Common failure modes
Supervisor doing worker work. The most common mistake. If the supervisor starts "helping" by doing analysis alongside delegation, it becomes a bottleneck and its context window fills with details that belong in workers. Enforce the boundary: the supervisor plans and synthesizes. It never executes.
Overly broad workers. A "general code review" worker is just a single agent with a different name. Workers should be narrow. A security worker that also checks style is doing two jobs. Split it.
Missing escalation paths. When a worker doesn't know what to do, it should say so. Without escalation, workers produce low-confidence results that the supervisor treats as authoritative. Always give workers an "I don't know" option.

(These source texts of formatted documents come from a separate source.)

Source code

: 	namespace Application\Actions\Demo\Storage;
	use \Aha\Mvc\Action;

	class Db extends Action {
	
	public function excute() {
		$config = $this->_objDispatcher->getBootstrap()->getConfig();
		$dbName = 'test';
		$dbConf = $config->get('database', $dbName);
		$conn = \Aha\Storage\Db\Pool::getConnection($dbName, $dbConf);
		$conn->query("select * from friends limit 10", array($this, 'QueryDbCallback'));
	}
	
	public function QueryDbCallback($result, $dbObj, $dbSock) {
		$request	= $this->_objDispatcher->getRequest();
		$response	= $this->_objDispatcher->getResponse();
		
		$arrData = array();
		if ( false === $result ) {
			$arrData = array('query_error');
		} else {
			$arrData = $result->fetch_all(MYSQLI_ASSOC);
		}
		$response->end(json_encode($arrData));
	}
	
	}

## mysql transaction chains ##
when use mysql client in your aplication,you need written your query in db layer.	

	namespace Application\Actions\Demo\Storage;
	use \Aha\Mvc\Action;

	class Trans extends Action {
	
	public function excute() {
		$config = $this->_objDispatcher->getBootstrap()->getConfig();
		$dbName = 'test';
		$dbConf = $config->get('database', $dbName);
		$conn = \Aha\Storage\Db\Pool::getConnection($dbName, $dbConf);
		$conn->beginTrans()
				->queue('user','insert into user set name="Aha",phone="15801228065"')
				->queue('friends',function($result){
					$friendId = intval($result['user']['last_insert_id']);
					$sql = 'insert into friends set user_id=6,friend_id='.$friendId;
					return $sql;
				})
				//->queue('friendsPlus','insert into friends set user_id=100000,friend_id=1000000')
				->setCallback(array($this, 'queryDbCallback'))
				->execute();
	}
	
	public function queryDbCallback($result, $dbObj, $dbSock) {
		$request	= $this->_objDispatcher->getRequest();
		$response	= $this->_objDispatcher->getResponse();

Synchronous bottleneck. If the supervisor dispatches workers one at a time and waits for each, you've built an expensive sequential chain. Dispatch all independent workers in parallel. The supervisor should be waiting for the slowest worker, not the sum of all workers.
Scaling up
Once you have a working supervisor-worker system, the natural extension is [hierarchical multi-agent systems](/guides/hierarchical-multi-agent-systems) — supervisors that delegate to other supervisors. Codex uses this pattern with its recursive sub-agents (Default, Explorer, Worker), where each sub-agent can itself spawn further sub-agents with depth limits.
For quality assurance, add [reflection and critique loops](/guides/reflection-critique-loops-ai-agents) — a critic worker that reviews the supervisor's synthesis before it's delivered. This catches errors that individual workers miss because they only see their slice.
The supervisor-worker pattern is the workhorse of production multi-agent systems. Get the contracts right, keep workers narrow, and let the supervisor focus on planning. Everything else follows.